When I think of laughter and another Father's Day I also remember my dad with his squinty grin and rat-a-tat-tat chuckle. No one loved a joke more than he. Dad, who died in 1980, could fire up a roomful of wallflowers and have the most introverted giggling with delight.
I agree that what the world needs now is love, but it also needs a healthy dose of laughter. Unfortunately, laughter isn't always set up in a good-natured or therapeutic way. Much of what passes for humor has a mocking tone to it. It revels in the mistakes or shortcomings of others.
I confess that I find some of it hard to resist. I laugh when I shouldn't. Humor seems to have an increasingly sharper edge to it. If you don't join in the guffawing, you're labeled a prude, a snob or someone too dense to appreciate "a good laugh."

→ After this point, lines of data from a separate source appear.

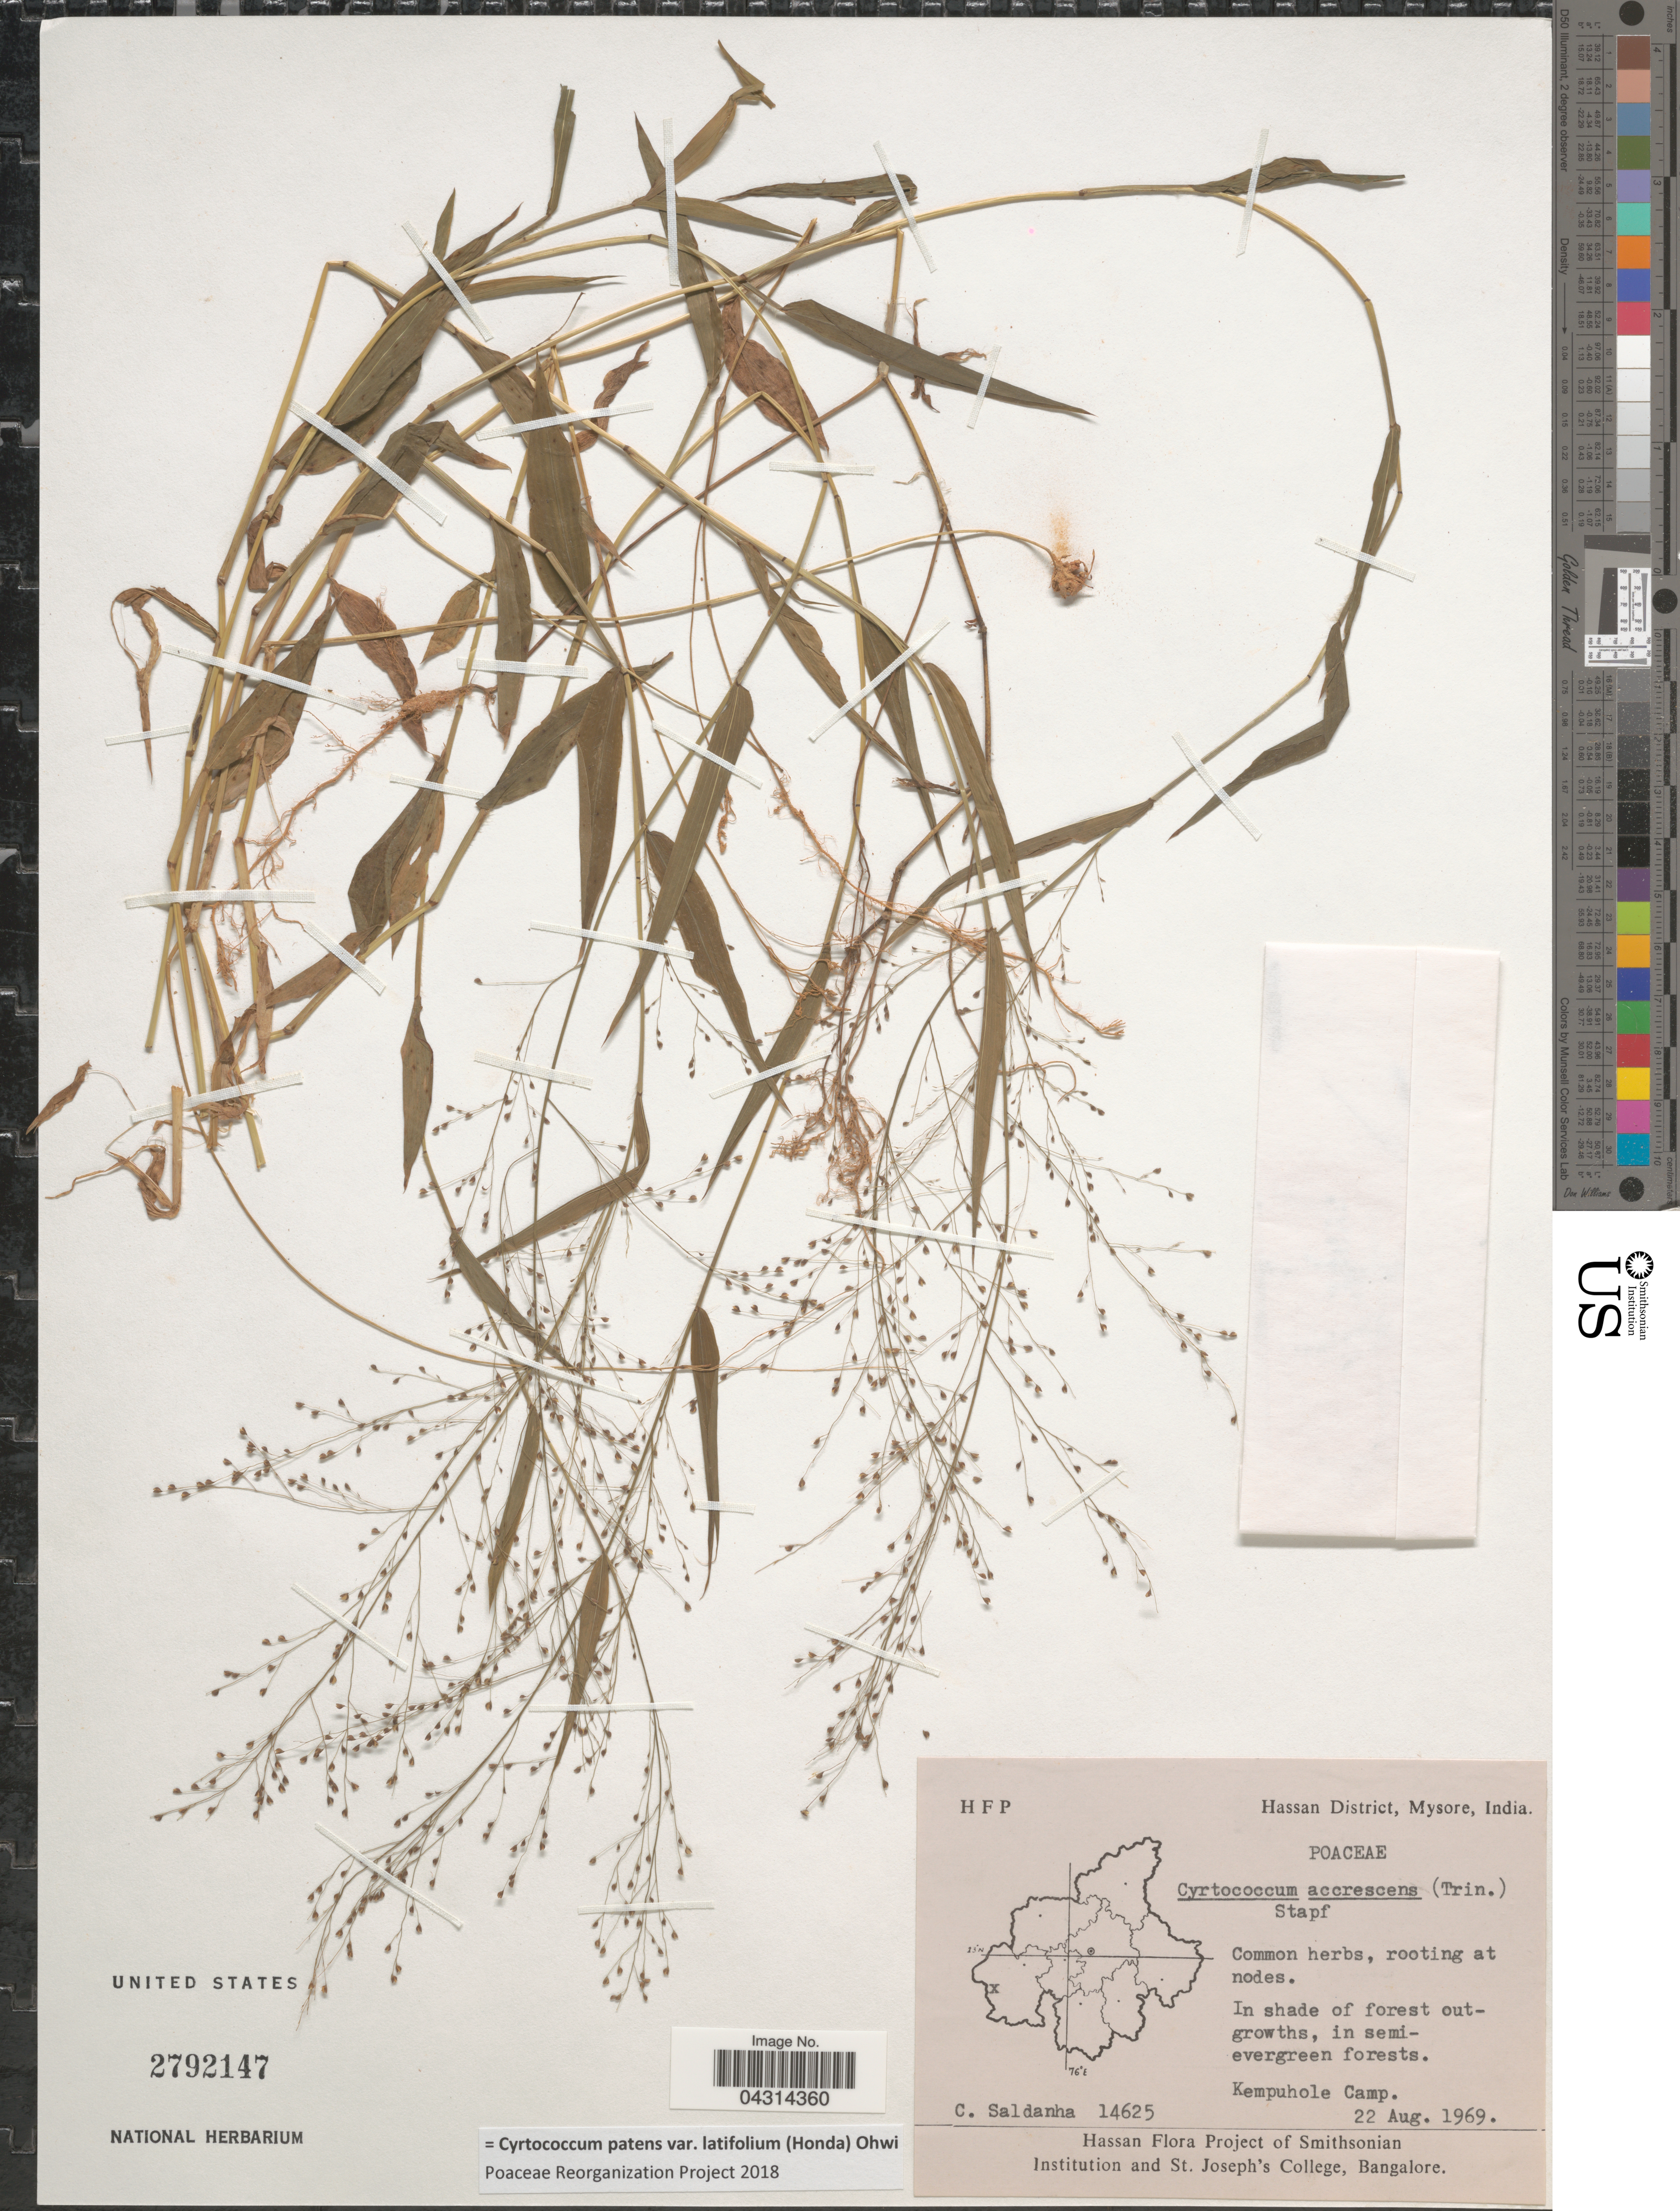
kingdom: Plantae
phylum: Tracheophyta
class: Liliopsida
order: Poales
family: Poaceae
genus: Cyrtococcum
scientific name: Cyrtococcum patens var. latifolium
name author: (Honda) Ohwi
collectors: C. Saldanha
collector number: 14625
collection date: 1969-08-22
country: India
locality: Hassan District, Mysore. Kempuhole Camp.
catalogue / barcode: US 2792147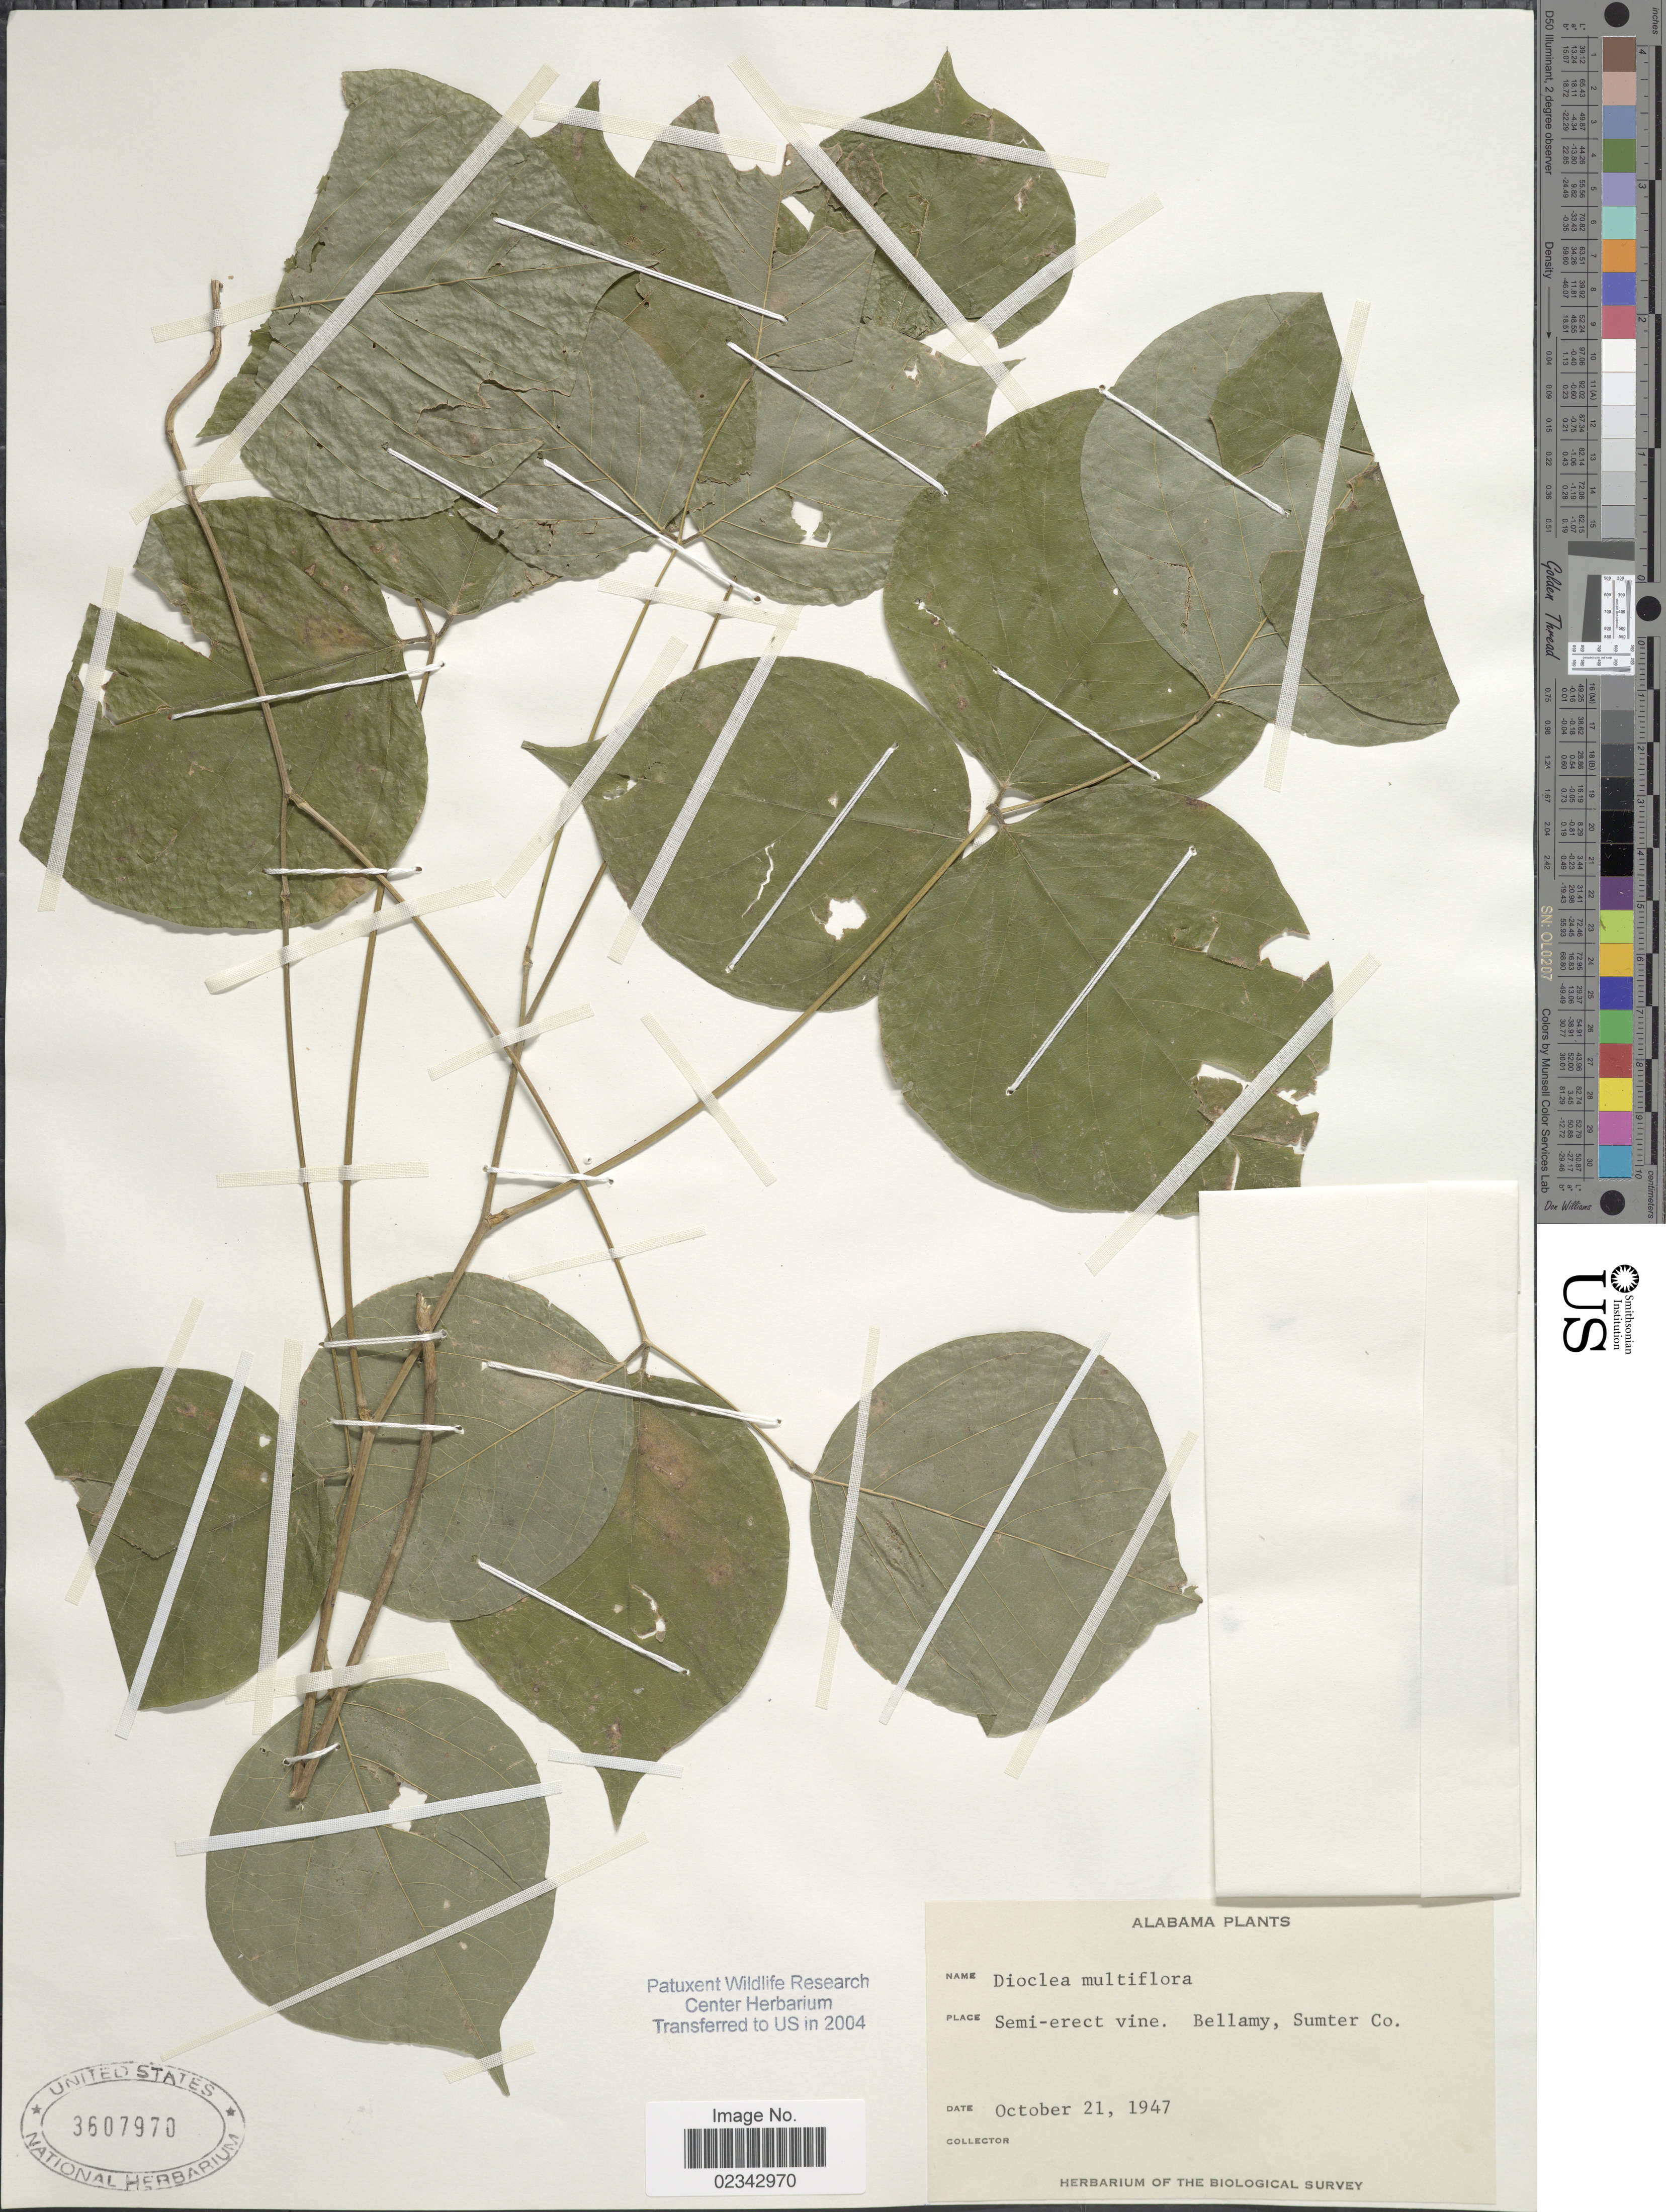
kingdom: Plantae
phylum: Tracheophyta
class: Magnoliopsida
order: Fabales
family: Fabaceae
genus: Lackeya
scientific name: Lackeya multiflora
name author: (Torr. & A. Gray) Fortunato et al.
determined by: Strong, Mark T., (BOT), Smithsonian Institution - National Museum of Natural History (UNITED STATES)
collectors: ex herb. of the Biological Survey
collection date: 1947-10-21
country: United States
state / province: Alabama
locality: Semi-erect vine. Bellamy, Sumter Co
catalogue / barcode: US 3607970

To be sure, laughter can be healthy.
The late Norman Cousins, a noted editor and writer, proved the efficacy of humor when he was diagnosed in the mid-1960s with a life-threatening disease.
His doctors gave him little hope, so he devised his own medical regimen: He took massive doses of vitamin C and rented classic comedy movies Abbott and Costello, Charlie Chaplin. He watched one after the other, hour after hour, and the more he did, the more he laughed. And little by little he began to feel better.
Eventually, doctors could not find any trace of his incurable disease. It was another 25 years before he died, after cardiac arrest.
No one suggests that laughter cures all ills or soothes all pain, but it can release a good feeling about ourselves and others that is restorative and enriching.
That's because humor is a gift of God. The story of Abraham and Sarah in the Book of Genesis is an example. At 90, Sarah was beyond her childbearing years, but God promised Abraham that Sarah would bear a child. When Sarah heard of the promise, she laughed.
Nine months later, Sarah gave birth to a child. God told Abraham to name the baby Isaac. The punch line? In Hebrew, Isaac means laughter. The joke, it turns out, was on Sarah.
Humor can have a positive purpose. It can help us move through whatever darkness we experience. While we rightly grieve over losses at some point a memory often triggers a smile. And welling up, a laugh. To suppress such a gift, or to smother it with unremitting grief or bitterness, prolongs the time of healing. Let it out.
On Father's Day, I will enjoy the company of my family. We'll likely tell stories about one another and smile over silly incidents. And I'll think of my father and his infectious laugh. That memory will bring a smile to my face.
Tom Schaefer writes about religion and ethics for the Wichita (Kan.) Eagle.